Full Name
Rebecca Dali
Job Title
Executive Director
Company
Center for Caring, Empowerment, and Peace Initiatives
Speaker Bio

Excerpted from the Church of the Brethren Newsline, August 31, 2017

“At first I was helping vulnerable children, but when the crisis of violence came to Jos, I started helping widows and orphans,” recalls Dali, who founded and runs the Center for Caring, Empowerment, and Peace Initiatives (CCEPI) in northeast Nigeria. “Later, when Boko Haram came, we started working with the whole range of displaced people. We have registered 380,000 households whom we have helped with something,” says Dali, who herself was forced to flee with her family when Boko Haram militants took over the town of Michika, Adamawa State, in 2014.
As the situation in the northern states of Nigeria only worsened, the CCEPI relief work grew gradually, resulting in helping 1 million individuals since 2008. “In that big, huge congregation, there were widows and orphans again, and I started to focus on the most vulnerable,” says Dali. A lot of people coming from Boko Haram insurgencies were neglected, “the government did not care, the community rejected them”–often including even their own families. “When I started opening my arms to them, they started coming to me: some were sick, some were hungry, most of them had experienced trauma, violence, abuse.”

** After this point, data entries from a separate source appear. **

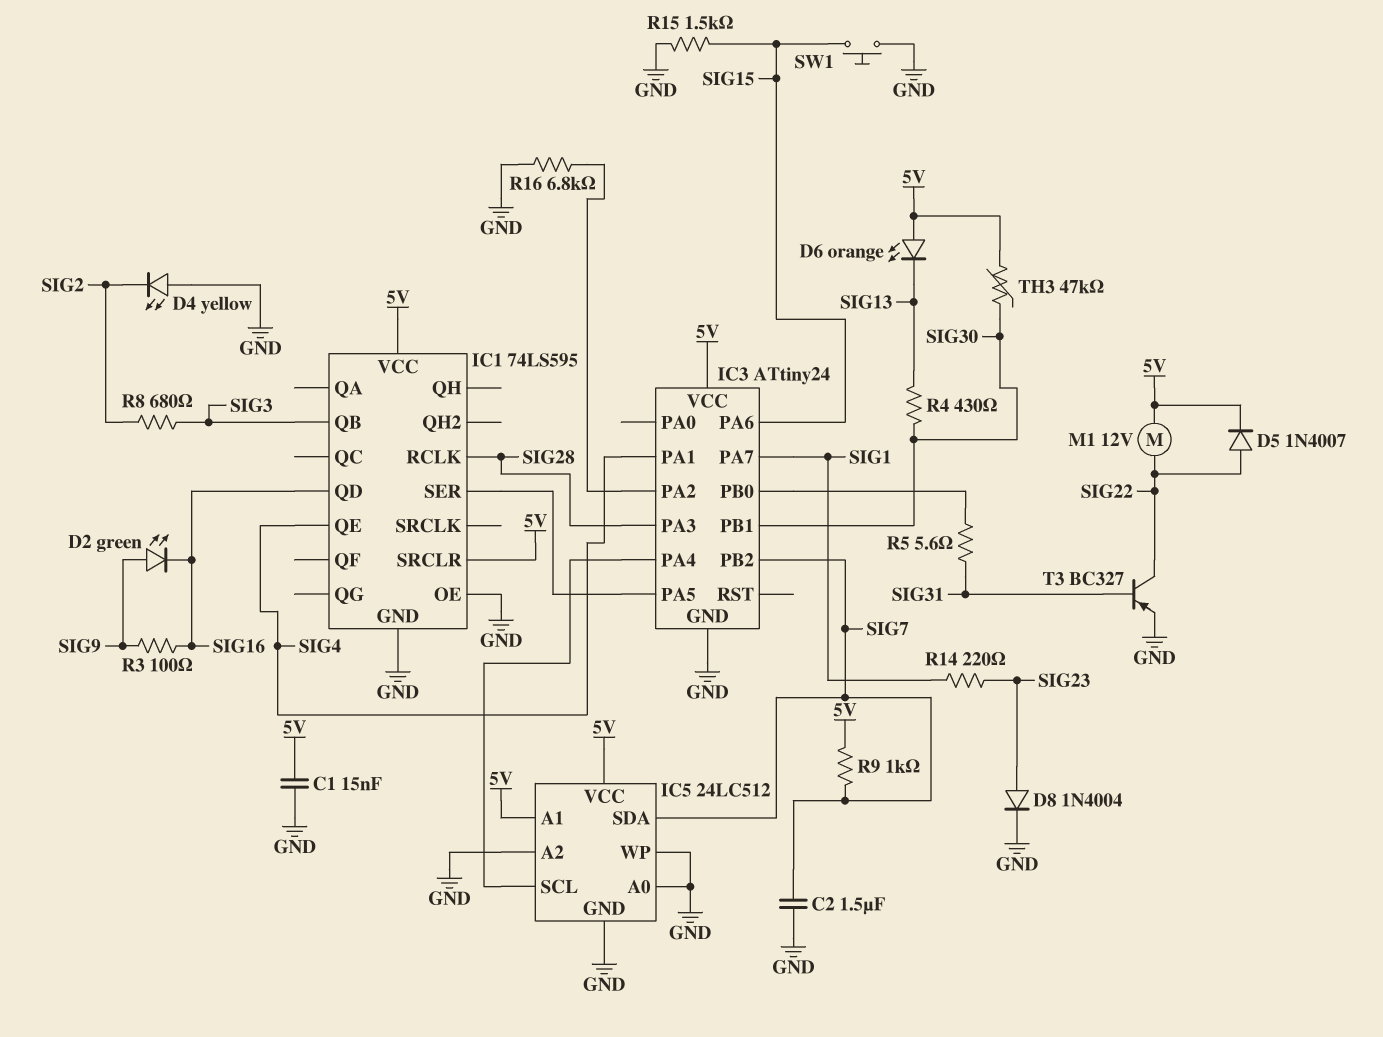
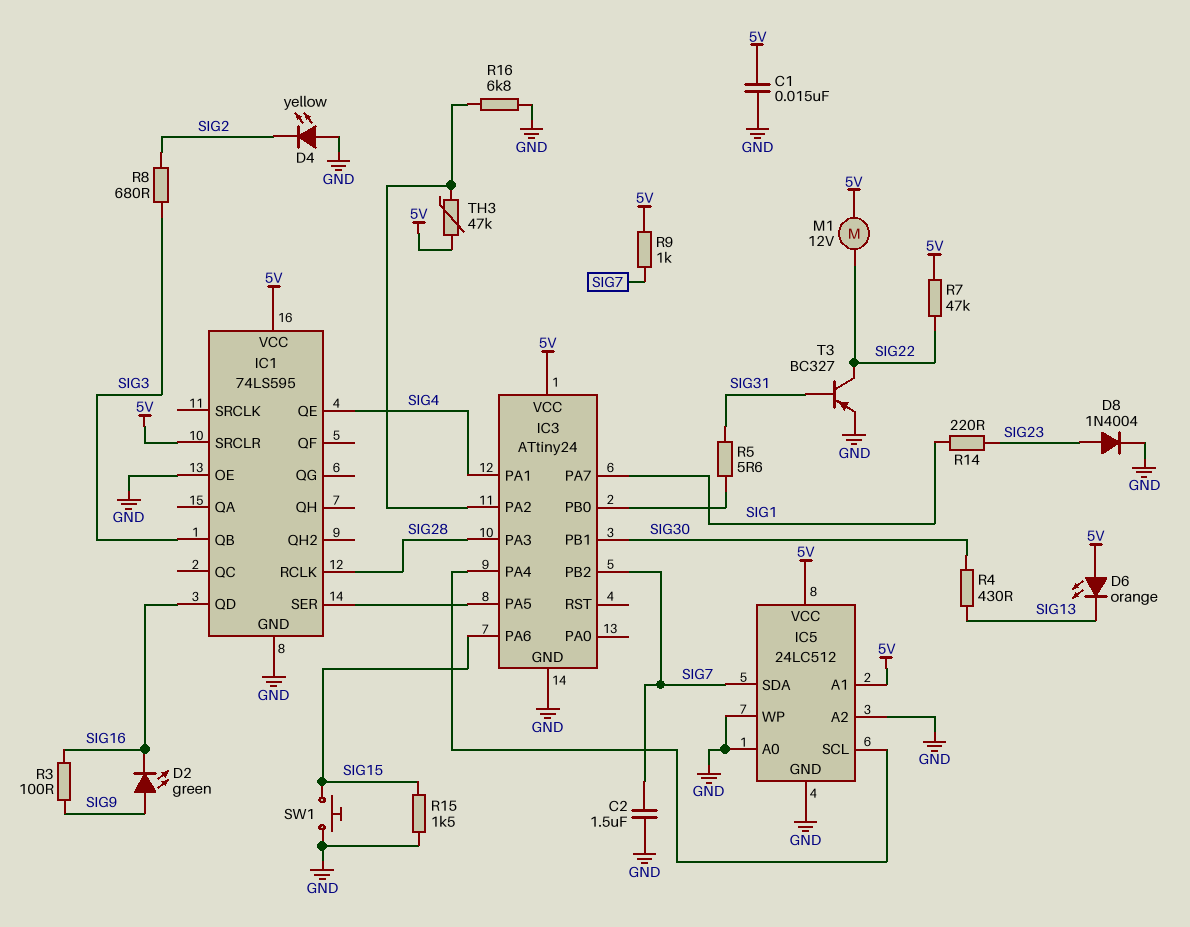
D5: diode 1N4007 (A SIG22, K 5V) -> none
R7: none -> 47k (5V, SIG22)
TH3: 47k (5V, SIG30) -> 47k (5V, IC3/PA2)

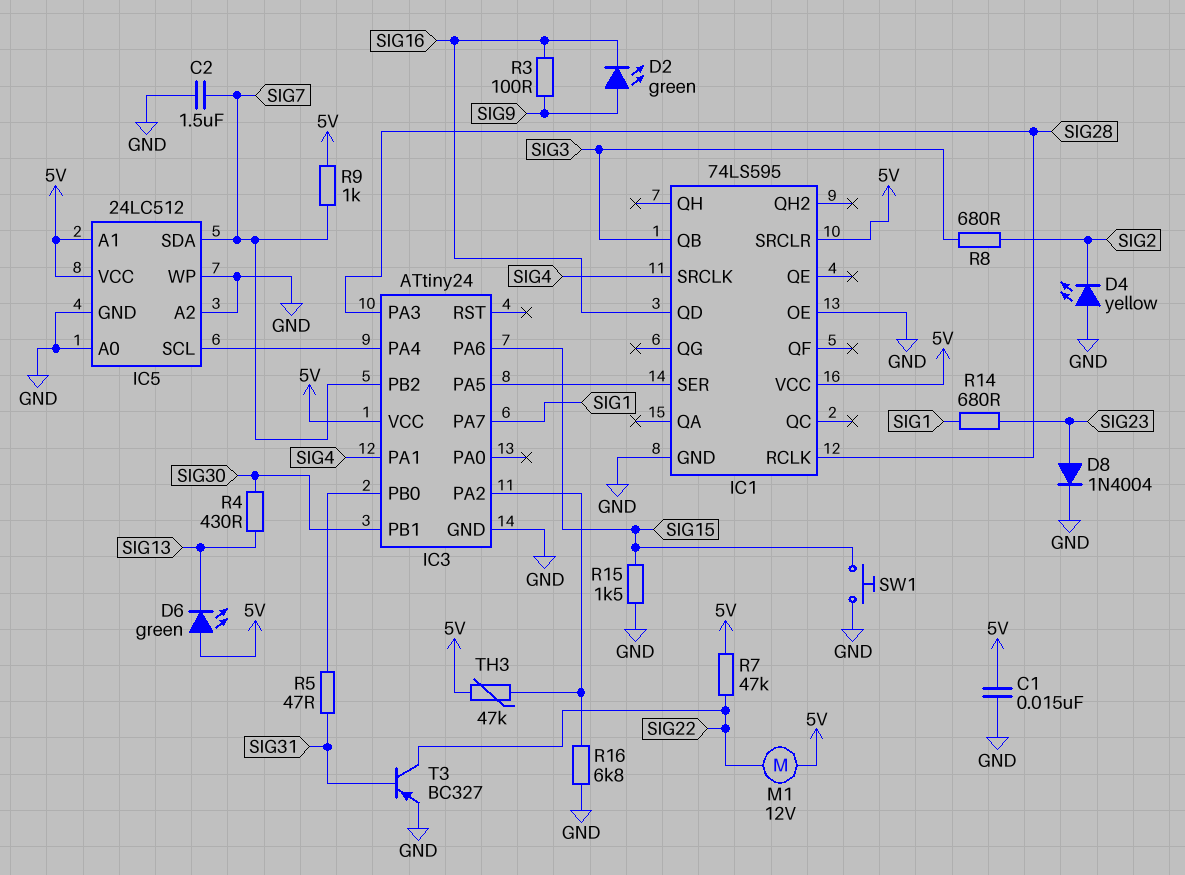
D6: LED orange (A 5V, K SIG13) -> LED green (A 5V, K SIG13)
IC1 pin QE: SIG4 -> none
IC1 pin SRCLK: none -> SIG4
R5: 5.6 (IC3/PB0, SIG31) -> 47 (IC3/PB0, SIG31)
R14: 220 (SIG1, SIG23) -> 680 (SIG1, SIG23)

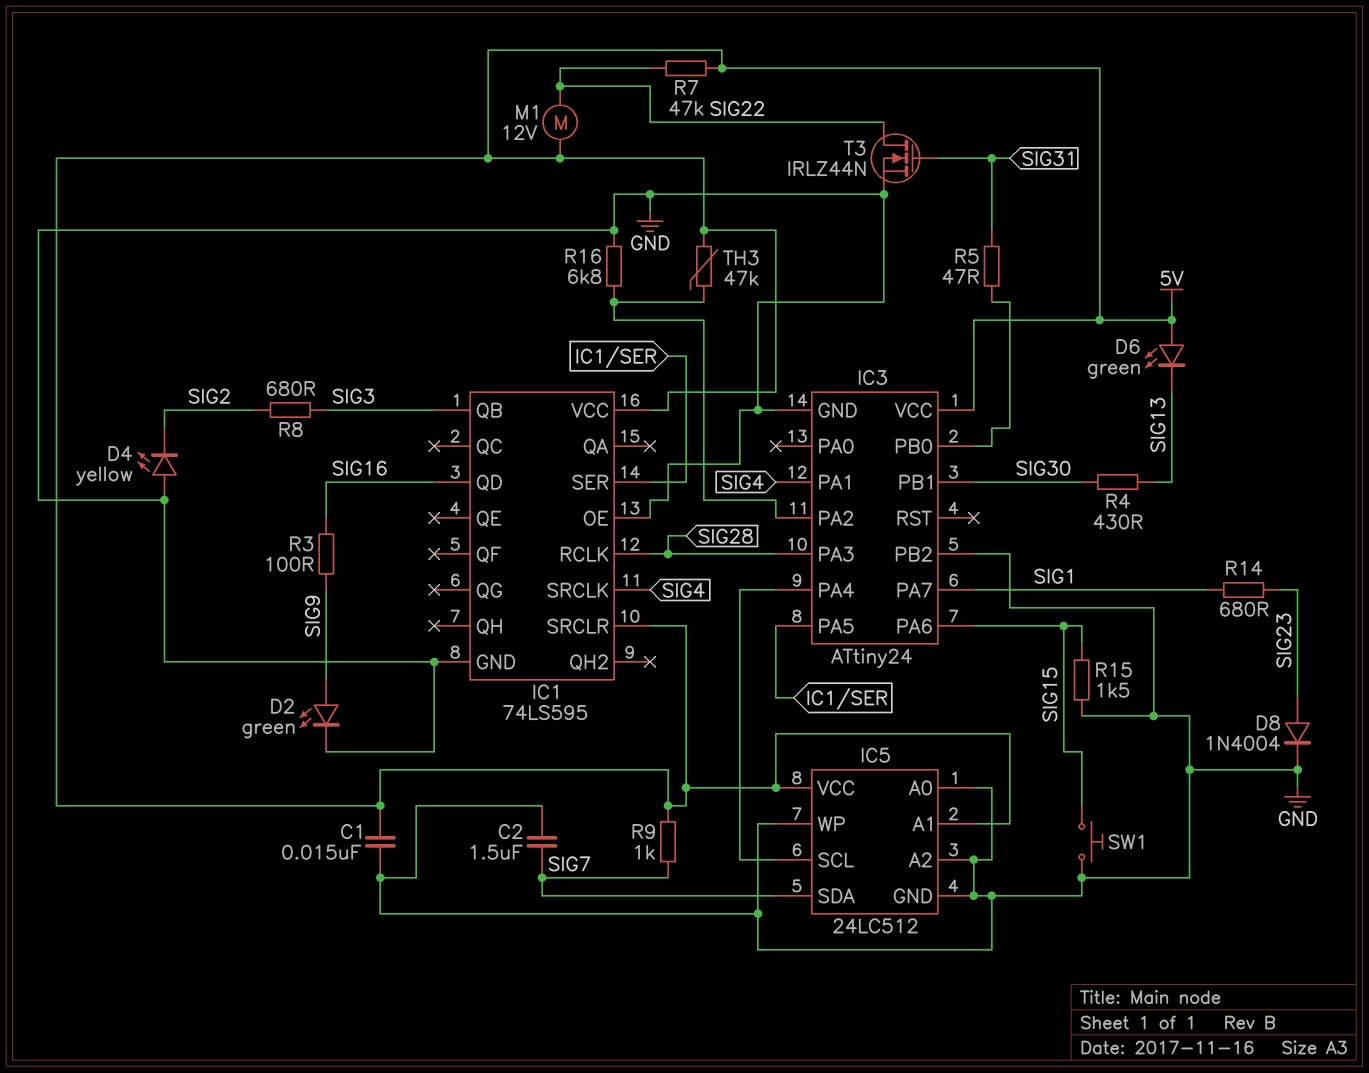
D2: LED green (A SIG9, K SIG16) -> LED green (A SIG9, K GND)
IC3 pin PB2: SIG7 -> GND
T3: PNP BC327 (B SIG31, C SIG22, E GND) -> NMOS IRLZ44N (G SIG31, D SIG22, S GND)

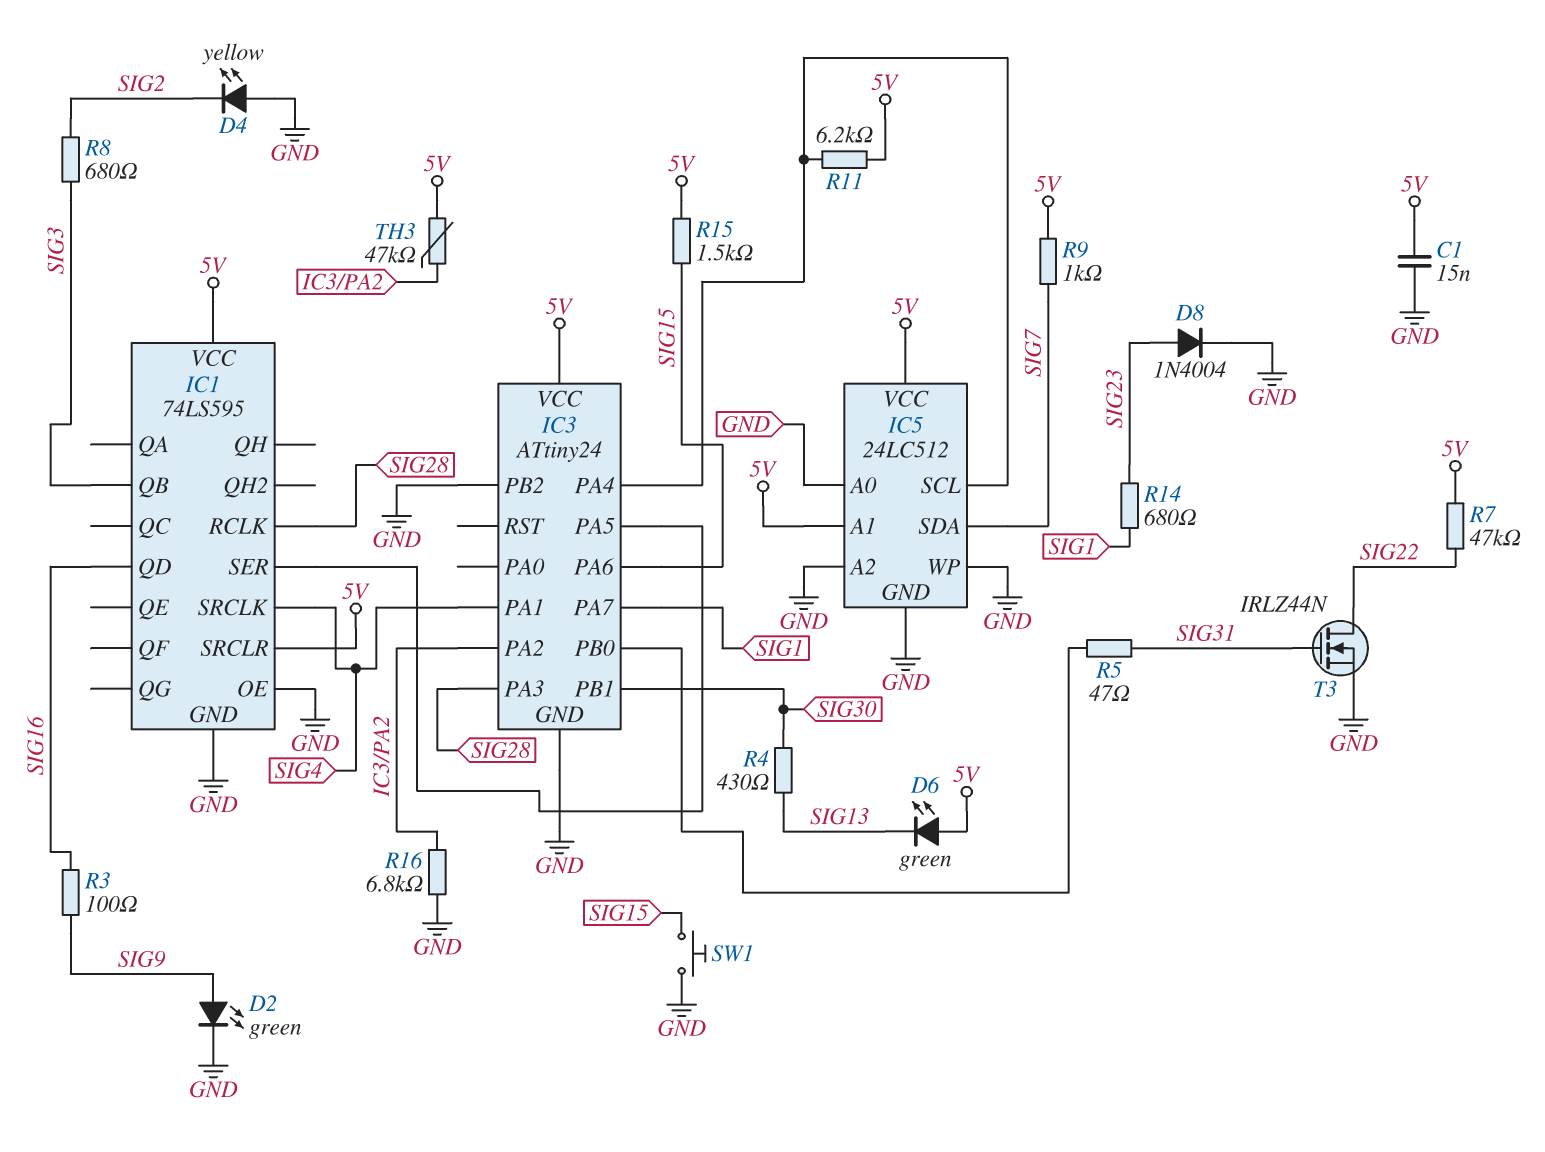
C2: 1.5uF (GND, SIG7) -> none
M1: motor 12V (5V, SIG22) -> none
R11: none -> 6.2k (5V, IC3/PA4)
R15: 1.5k (GND, SIG15) -> 1.5k (5V, SIG15)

Dali was also amongst the first to visit the parents of the 276 Chibok girls after the mass kidnapping by Boko Haram in April 2014. Courageous efforts of Rebecca Dali and the CCEPI in the reintegration of women abducted by the Boko Haram were recognized by the Sergio Vieira de Mello Foundation, which granted Dali its biennially conferred Humanitarian Award. “As the local communities resisted their reintegration, your negotiation skills and reconciliation efforts played an important role in their successful reintegration,” states chairman of the foundation and UNHCR’s director of External Relations Anne Willem Bijleveld.

Dali received the award in 2017 at the United Nations in Geneva, during the annual World Humanitarian Day.”

Despite her extremely humble beginnings in Nigeria, Dr. Dali earned a doctorate and engaged in humanitarian efforts described above. After receiving the UN award, Dr. Dali and her family were forced to flee Nigeria in the face of death threats from Boko Haram. While in the US, Dr. Daii’s son has become a surgeon, and she and her husband continue their activism. Dr. Dali gathered 30 Nigerian civil society organizations into a chapter of the Movement for Community-led Development. They represent a new way forward for networked, locally-led community development efforts and already are influencing, learning together, and charting a collective journey to address the violence sweeping across Nigeria, mobilizing youth, making education possible, caring for every person, and much more. Dr. Dali and her husband plan to return to Nigeria, if possible, in 2021.